The lurid saga in San Diego continues: Democratic Mayor Bob Filner, who has been accused of vile, unwanted sexual behavior by several women, insists he will not resign. As he wrote in the U-T San Diego on Monday:
"Over the last several days, there have been calls for me to resign as mayor. I'm not going to do that, and here is why: As your elected mayor, I fully expect to be accountable to the citizens of San Diego for all of my actions. But as a citizen of this country, I also expect — and am entitled to — due process, and the opportunity to respond in a fair and impartial venue to specific allegations from real people. I do not believe I am guilty of sexual harassment, and I believe a full presentation of the facts will vindicate me."
He has a point about "real people." Eventually, his accusers will have to step forward. I can understand why the women — described by former Filner supporters in a raucous press conference Monday as a staffer of six months, a campaign volunteer and a 72-year-old constituent — wish to remain anonymous for as long as possible. Women who allege sexual improprieties against popular politicians can pay a hefty price for their candor.

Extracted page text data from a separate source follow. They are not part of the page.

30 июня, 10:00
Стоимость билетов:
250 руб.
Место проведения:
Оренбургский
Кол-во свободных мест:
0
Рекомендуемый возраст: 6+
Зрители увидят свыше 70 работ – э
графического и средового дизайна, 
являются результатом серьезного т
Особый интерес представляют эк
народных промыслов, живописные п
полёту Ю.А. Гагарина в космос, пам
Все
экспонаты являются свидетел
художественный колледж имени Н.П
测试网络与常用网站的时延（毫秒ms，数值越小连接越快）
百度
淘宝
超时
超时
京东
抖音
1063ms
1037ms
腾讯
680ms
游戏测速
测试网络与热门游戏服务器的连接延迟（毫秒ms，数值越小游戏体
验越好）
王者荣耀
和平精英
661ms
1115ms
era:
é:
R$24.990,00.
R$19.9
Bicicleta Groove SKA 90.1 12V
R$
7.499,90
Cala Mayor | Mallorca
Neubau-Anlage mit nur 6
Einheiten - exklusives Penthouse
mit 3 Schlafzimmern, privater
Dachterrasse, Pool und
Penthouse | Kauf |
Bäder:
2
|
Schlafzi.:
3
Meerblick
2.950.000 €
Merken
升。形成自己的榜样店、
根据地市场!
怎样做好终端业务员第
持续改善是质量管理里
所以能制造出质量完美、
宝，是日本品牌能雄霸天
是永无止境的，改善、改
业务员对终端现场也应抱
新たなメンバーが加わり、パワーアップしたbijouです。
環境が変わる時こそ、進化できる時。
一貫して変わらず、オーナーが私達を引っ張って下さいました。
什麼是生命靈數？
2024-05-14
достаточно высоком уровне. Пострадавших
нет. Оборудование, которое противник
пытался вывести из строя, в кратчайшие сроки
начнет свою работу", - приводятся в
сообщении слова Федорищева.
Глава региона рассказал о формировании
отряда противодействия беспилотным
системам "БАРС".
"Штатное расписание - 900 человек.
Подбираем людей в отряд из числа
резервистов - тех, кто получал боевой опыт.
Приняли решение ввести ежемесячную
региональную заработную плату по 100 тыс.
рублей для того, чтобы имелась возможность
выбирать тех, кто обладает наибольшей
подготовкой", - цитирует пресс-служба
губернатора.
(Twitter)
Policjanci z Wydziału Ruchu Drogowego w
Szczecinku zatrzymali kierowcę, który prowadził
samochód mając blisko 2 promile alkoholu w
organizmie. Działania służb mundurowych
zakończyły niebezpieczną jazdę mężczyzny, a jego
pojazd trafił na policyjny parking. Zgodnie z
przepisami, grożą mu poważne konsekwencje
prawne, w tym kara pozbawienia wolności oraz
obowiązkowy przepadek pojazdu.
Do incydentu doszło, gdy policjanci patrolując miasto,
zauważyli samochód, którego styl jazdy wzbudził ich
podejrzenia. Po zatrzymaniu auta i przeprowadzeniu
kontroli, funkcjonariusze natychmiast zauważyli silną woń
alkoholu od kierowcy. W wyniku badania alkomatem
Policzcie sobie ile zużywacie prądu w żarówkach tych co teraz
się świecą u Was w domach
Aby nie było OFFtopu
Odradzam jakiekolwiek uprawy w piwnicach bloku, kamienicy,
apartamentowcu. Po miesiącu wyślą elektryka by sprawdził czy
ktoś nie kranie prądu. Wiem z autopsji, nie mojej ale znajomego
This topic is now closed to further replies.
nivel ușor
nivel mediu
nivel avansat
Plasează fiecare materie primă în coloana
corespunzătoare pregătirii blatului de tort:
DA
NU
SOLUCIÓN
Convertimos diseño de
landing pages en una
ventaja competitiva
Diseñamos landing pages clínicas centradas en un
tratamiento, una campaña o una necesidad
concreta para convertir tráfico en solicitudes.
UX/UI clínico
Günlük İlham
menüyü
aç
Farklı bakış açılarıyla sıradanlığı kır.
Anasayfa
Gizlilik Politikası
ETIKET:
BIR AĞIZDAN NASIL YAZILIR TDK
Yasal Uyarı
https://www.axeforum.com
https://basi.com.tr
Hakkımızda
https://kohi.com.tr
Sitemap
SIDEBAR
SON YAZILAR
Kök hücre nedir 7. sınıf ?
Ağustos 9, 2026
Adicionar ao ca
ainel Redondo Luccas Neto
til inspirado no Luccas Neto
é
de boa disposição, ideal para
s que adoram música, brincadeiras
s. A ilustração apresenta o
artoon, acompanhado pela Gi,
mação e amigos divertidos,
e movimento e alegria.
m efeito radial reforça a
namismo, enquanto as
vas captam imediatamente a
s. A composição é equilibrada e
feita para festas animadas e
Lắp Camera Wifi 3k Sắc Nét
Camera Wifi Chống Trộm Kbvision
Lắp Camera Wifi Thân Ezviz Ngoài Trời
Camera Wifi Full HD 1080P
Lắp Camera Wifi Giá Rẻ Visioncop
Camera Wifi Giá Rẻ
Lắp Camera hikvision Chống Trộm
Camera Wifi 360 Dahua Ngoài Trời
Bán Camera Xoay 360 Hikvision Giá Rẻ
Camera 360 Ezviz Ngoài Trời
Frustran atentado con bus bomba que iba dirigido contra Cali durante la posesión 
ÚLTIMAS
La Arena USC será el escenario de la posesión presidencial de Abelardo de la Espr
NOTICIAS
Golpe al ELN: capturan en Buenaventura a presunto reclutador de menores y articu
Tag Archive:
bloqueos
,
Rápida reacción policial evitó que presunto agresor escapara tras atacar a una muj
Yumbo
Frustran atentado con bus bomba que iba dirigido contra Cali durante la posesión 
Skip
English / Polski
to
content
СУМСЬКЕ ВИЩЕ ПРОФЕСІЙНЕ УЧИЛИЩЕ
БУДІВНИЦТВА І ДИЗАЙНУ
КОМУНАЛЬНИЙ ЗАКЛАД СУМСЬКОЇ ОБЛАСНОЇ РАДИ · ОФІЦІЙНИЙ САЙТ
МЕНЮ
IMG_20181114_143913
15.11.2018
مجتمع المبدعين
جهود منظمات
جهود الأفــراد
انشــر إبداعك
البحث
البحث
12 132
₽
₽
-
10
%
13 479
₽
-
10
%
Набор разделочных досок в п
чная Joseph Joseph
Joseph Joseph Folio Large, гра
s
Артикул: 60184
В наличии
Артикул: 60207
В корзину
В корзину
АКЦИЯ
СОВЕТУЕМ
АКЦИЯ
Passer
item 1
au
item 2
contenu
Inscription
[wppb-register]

The bigger tragedy, of course, is the civic harm. After waiting 20 years for a Democratic mayor, San Diego liberals finally get a guy whose heart is in the right place, but whose hands can't stay still.
Just look at his liberal cred: In 1961, as an 18-year-old college student, he was arrested as a freedom rider in Mississippi and incarcerated for two months. He was a staffer for U.S. Sen. Hubert Humphrey. He was elected to 10 terms in Congress, representing San Diego County's most ethnically mixed and economically disadvantaged neighborhoods, compiling a sterling liberal record on civil rights, gay rights, labor rights, abortion rights, immigrant rights, veteran's rights.
Since he was sworn in last December, Filner has given San Diego's entrenched and arrogant business sector long-overdue scrutiny. Among other things, as my colleague Tony Perry reported before the scandal broke, he's questioned why cash-strapped San Diego should spend millions of dollars on national advertising to promote major hotel chains that could easily afford their own ads.
As San Diego's Democratic establishment struggles over how to respond, Republicans have been able to sit back and enjoy the show. Who can blame them?
On Monday, you could see the pain in former San Diego City Councilwoman Donna Frye's face as the longtime Filner ally demanded he resign. "Help us stop this horrible, horrible, civic nightmare," she pleaded.
Filner has put San Diego Democrats in a terrible position, reminiscent of the angst visited on the country 15 years ago by the enemies of another oversexed Democrat who also happened to be a champion of women's rights.
Overzealous Republicans may have impeached President Clinton but they could not pry him out of office. They could never persuade the country that while Clinton may have been a lousy husband, he was not a lousy president. He left office with a higher approval rating than any post-World War II president, and his popularity continues to this day.
But Filner is no Bill Clinton. He lacks the president's charm, people skills or reservoir of goodwill, and losing a mayor is not like losing a president.
Failing to acknowledge that some of the most appalling claims against him come from women who are not on his payroll, Filner wrote in the U-T: "I have acknowledged that at times I have treated the people with whom I work poorly. I am impatient and demanding. My aggressive style of fighting for the underdog has allowed me to be successful in the past …. However, there's a big difference between being a difficult guy to work for and being guilty of sexual harassment, as has recently been alleged."
I guess I wouldn't expect a guy like Filner to go down without a fight. Looks like California's most temperate city is in for a long, hot summer.